**SOBRE LA TAREA**
Reproduce sin cambios las líneas de los datos desde el comienzo hasta la línea que contiene "대한항공 마일리지로 항공권 구매, 좌석 업그레이드, 제휴", esta incluida.

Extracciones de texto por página

□ □ □ □ □

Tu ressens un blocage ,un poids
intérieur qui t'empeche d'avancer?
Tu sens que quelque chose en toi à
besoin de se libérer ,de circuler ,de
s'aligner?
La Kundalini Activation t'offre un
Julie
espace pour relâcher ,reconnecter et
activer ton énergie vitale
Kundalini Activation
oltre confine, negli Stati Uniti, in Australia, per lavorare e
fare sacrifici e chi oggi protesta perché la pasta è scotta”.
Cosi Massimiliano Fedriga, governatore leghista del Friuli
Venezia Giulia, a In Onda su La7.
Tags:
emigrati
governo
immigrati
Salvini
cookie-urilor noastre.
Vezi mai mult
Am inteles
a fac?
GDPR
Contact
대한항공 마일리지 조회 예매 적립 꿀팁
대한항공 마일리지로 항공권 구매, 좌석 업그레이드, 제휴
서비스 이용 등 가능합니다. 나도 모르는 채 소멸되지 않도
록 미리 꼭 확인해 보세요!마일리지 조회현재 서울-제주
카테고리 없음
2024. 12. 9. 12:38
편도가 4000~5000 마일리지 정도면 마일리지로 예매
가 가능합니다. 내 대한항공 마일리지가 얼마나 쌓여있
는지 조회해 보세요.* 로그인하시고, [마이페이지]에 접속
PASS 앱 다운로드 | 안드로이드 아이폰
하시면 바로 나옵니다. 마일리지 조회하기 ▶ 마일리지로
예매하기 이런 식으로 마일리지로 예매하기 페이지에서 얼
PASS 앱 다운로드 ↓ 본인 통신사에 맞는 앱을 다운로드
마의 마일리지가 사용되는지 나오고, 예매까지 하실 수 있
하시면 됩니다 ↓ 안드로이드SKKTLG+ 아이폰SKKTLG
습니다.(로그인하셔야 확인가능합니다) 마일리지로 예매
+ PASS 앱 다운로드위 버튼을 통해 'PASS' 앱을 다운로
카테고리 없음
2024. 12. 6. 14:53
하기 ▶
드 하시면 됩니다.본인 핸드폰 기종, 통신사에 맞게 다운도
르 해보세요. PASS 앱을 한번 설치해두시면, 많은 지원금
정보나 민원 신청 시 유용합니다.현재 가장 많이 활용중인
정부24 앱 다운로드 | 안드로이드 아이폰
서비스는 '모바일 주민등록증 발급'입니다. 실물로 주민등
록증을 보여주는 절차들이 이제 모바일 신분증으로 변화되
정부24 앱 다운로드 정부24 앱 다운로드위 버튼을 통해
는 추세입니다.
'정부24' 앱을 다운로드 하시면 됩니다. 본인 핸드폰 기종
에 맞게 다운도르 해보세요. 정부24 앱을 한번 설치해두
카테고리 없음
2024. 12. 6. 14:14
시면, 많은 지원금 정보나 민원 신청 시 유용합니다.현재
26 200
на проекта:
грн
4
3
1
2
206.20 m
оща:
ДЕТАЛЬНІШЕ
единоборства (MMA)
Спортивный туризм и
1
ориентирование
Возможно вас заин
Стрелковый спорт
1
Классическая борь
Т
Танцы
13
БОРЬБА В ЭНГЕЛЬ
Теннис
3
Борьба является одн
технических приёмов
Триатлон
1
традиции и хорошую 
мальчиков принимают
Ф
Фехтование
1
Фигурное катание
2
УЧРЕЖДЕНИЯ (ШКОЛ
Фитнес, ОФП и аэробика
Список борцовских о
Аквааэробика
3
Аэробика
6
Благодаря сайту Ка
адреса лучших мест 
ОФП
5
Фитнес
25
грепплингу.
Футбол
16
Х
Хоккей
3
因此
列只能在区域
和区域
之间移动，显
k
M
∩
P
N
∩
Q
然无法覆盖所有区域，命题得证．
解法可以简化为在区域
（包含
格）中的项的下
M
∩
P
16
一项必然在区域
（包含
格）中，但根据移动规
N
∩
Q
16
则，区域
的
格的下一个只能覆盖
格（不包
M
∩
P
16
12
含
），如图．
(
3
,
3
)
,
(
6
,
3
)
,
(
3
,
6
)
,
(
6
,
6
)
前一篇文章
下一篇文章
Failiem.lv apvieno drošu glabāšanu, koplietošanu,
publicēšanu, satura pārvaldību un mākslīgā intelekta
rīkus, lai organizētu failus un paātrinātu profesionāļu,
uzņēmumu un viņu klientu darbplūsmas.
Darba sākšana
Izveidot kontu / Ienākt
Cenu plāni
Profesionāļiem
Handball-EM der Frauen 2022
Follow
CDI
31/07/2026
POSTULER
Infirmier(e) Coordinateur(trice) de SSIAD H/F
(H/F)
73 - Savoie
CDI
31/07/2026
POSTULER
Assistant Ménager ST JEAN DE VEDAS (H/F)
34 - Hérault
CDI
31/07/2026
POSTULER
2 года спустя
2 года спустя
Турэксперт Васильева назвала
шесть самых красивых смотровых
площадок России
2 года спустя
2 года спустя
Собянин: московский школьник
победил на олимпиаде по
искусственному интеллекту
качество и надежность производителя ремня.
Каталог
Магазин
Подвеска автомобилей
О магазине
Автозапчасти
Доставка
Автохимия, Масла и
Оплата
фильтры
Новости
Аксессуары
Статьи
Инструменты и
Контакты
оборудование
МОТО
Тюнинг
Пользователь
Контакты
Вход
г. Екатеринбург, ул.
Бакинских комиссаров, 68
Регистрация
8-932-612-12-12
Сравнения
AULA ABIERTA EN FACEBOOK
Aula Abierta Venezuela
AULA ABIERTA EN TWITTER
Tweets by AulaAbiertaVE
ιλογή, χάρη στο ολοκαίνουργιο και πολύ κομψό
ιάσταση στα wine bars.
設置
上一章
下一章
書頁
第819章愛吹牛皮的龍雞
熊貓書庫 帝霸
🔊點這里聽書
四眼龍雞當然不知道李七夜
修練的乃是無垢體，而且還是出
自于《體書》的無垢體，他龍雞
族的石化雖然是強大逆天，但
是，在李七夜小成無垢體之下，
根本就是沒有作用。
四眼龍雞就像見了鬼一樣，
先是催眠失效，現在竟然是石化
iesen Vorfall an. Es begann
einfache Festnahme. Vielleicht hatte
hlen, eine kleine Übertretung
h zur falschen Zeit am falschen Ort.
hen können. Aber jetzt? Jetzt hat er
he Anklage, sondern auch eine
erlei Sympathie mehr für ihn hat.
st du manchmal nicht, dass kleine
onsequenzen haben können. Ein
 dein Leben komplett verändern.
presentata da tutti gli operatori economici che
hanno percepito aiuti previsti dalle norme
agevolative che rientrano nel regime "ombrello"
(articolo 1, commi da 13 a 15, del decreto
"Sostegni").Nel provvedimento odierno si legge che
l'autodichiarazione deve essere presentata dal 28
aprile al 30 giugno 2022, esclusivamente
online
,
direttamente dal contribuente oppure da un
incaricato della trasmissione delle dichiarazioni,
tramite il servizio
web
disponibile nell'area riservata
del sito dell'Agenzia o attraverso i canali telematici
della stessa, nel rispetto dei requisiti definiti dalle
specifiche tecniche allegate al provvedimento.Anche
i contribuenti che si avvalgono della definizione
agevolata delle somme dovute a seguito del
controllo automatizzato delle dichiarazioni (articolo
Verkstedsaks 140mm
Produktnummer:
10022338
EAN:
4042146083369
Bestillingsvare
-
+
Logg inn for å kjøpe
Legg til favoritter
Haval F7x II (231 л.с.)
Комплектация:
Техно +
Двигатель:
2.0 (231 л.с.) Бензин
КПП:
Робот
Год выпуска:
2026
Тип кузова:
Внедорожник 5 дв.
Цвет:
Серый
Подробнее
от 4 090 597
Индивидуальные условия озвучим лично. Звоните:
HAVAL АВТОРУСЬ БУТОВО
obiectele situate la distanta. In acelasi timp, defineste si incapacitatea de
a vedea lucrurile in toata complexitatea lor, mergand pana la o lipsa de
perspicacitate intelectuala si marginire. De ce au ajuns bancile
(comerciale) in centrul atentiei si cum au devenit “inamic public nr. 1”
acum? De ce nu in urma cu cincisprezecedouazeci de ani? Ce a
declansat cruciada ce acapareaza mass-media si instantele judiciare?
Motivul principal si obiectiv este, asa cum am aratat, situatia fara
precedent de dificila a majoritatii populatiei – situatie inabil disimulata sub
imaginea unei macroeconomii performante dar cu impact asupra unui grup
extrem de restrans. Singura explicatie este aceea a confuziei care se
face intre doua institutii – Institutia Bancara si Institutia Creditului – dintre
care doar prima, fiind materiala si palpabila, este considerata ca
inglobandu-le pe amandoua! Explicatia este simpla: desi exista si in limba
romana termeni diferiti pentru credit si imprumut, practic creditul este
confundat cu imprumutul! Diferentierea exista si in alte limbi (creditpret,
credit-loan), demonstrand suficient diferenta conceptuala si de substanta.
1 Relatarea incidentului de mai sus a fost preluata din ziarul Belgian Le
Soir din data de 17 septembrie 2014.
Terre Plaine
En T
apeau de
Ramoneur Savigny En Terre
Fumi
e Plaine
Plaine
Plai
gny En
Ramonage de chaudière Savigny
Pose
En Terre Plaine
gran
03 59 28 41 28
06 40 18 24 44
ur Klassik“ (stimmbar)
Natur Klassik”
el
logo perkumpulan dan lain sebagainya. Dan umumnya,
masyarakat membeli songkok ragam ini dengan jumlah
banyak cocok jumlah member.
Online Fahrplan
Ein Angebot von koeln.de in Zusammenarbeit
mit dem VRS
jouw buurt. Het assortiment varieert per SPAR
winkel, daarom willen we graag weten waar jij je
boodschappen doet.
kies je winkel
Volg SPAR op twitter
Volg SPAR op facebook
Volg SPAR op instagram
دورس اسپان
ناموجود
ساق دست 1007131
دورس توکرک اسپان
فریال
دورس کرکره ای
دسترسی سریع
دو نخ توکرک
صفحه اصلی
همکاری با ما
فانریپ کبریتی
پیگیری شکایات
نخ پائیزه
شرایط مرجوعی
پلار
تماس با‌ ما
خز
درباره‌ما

□ □ □ □ □

**RESULTADO OBTENIDO**
Tu ressens un blocage ,un poids
intérieur qui t'empeche d'avancer?
Tu sens que quelque chose en toi à
besoin de se libérer ,de circuler ,de
s'aligner?
La Kundalini Activation t'offre un
Julie
espace pour relâcher ,reconnecter et
activer ton énergie vitale
Kundalini Activation
oltre confine, negli Stati Uniti, in Australia, per lavorare e
fare sacrifici e chi oggi protesta perché la pasta è scotta”.
Cosi Massimiliano Fedriga, governatore leghista del Friuli
Venezia Giulia, a In Onda su La7.
Tags:
emigrati
governo
immigrati
Salvini
cookie-urilor noastre.
Vezi mai mult
Am inteles
a fac?
GDPR
Contact
대한항공 마일리지 조회 예매 적립 꿀팁
대한항공 마일리지로 항공권 구매, 좌석 업그레이드, 제휴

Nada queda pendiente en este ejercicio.